Sharaf Omar M, Hao Kevin A, Demos Daniel S, Plowman Emily K, Ahmed Mustafa M, Jeng Eric I
Division of Cardiovascular Surgery, University of Florida Health, Gainesville, USA.
Division of Cardiovascular Medicine, University of Florida Health, Gainesville, USA.
Cureus. 2023 Jul 22;15(7):e42291. doi: 10.7759/cureus.42291. eCollection 2023 Jul.
Objective Dysphagia following cardiac surgery is common and associated with adverse outcomes. Among patients receiving left ventricular assist devices (LVAD), we evaluated the impact of fiberoptic endoscopic evaluation of swallowing (FEES) on outcomes. Methods A single-center pilot study was conducted in adults (≥18 years of age) undergoing durable LVAD (February 2019 - January 2020). Six patients were prospectively enrolled, evaluated, and underwent FEES within 72 hours of extubation-they were compared to 12 control patients. Demographic, surgical, and postoperative outcomes were collected. Unpaired two-sided t-tests and Fisher's exact tests were performed. Results Baseline characteristics were similar between groups. Intraoperative criteria including duration of transesophageal echo (314 ± 86 min) and surgery (301 ± 74 min) did not differ. The mean time of intubation was comparable (57.3 vs. 68.7 hours, =0.77). In the entire cohort, 30-day, one-year, two-year, and three-year mortality were 0%, 5.6%, 5.6%, and 16.7%, respectively. Sixty-seven percent of the patients that underwent FEES had inefficient swallowing function.

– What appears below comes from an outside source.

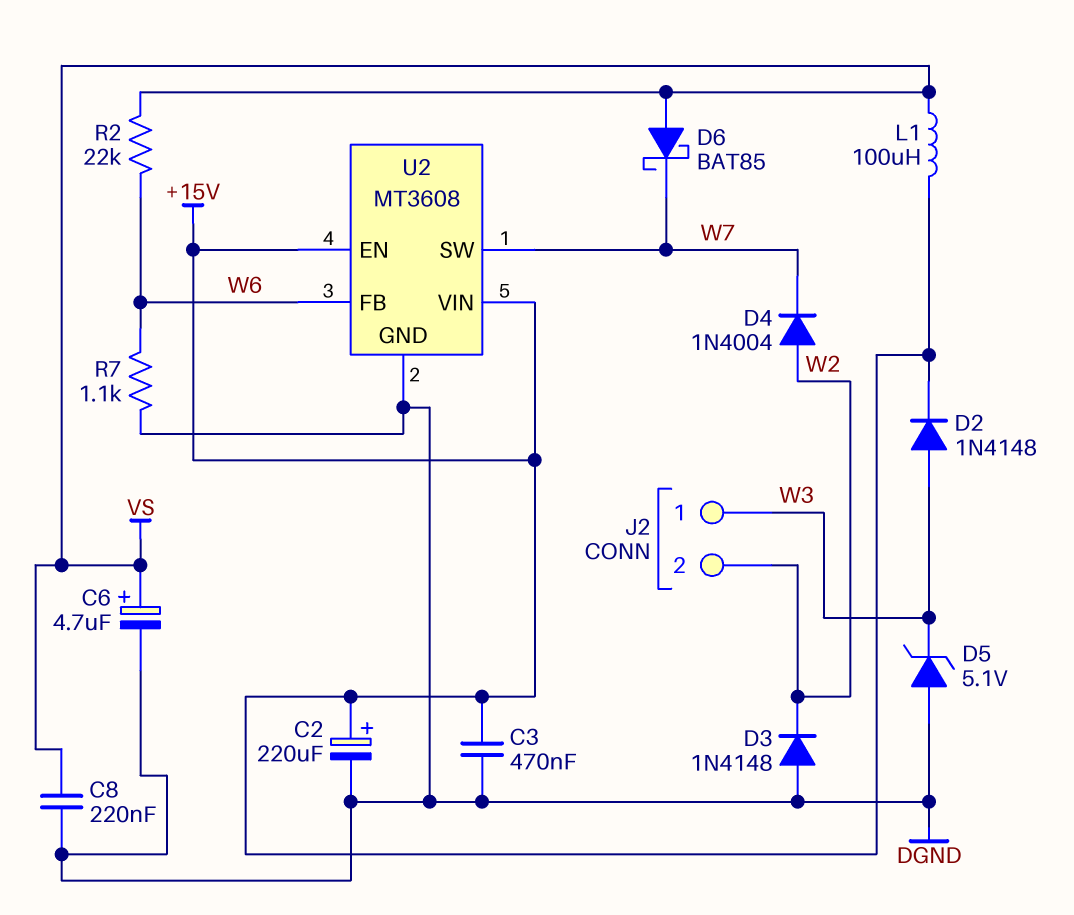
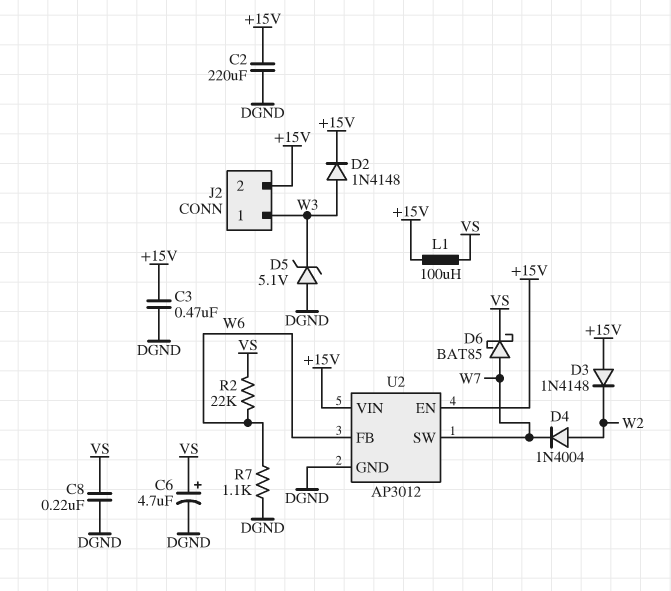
C2: 220uF (plus +15V, minus DGND) -> 220uF (+15V, DGND)
D3: diode 1N4148 (A DGND, K W2) -> diode 1N4148 (A +15V, K W2)
D6: schottky BAT85 (A VS, K W7) -> schottky BAT85 (A W7, K VS)
J2 pin 2: W2 -> +15V
U2: MT3608 -> AP3012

The FEES group trended to a shorter hospital length of stay (LOS) (29.1 vs. 46.6 days, =0.098), post-implantation LOS (25.3 vs 30.7 days, =0.46), and lower incidence of postoperative pneumonia (16.7% vs. 50%, =0.32) and sepsis (0% vs. 33.3%, =0.25). Conclusion FEES did not impact 30-day, one-year, two-year, or three-year mortality. Though not statistically significant, patients who underwent FEES trended toward shorter LOS and lower postoperative pneumonia and sepsis rates. Additionally, we report a higher incidence of dysphagia among patients undergoing FEES despite comparable baseline risk factors with controls.
目的 心脏手术后吞咽困难很常见且与不良后果相关。在接受左心室辅助装置(LVAD)的患者中,我们评估了纤维内镜吞咽功能评估(FEES)对预后的影响。方法 对2019年2月至2020年1月期间接受持久LVAD的成人(≥18岁)进行单中心前瞻性研究。前瞻性纳入6例患者,在拔管后72小时内进行评估并接受FEES,将他们与12例对照患者进行比较。收集人口统计学、手术和术后结果。进行非配对双侧t检验和Fisher精确检验。结果 两组间基线特征相似。包括经食管超声心动图持续时间(314±86分钟)和手术时间(301±74分钟)在内的术中标准无差异。平均插管时间相当(57.3对68.7小时,P=0.77)。在整个队列中,30天、1年、2年和3年死亡率分别为0%、5.6%、5.6%和16.7%。接受FEES的患者中有67%吞咽功能低效。FEES组住院时间(LOS)有缩短趋势(29.1对46.6天,P=0.098),植入后LOS(25.3对30.7天,P=0.46),术后肺炎发生率较低(16.7%对50%,P=0.32),败血症发生率较低(0%对33.3%,P=0.25)。结论 FEES对30天、1年、2年或3年死亡率无影响。尽管无统计学意义,但接受FEES的患者住院时间有缩短趋势,术后肺炎和败血症发生率较低。此外,尽管与对照组基线风险因素相当,但我们报告接受FEES的患者吞咽困难发生率较高。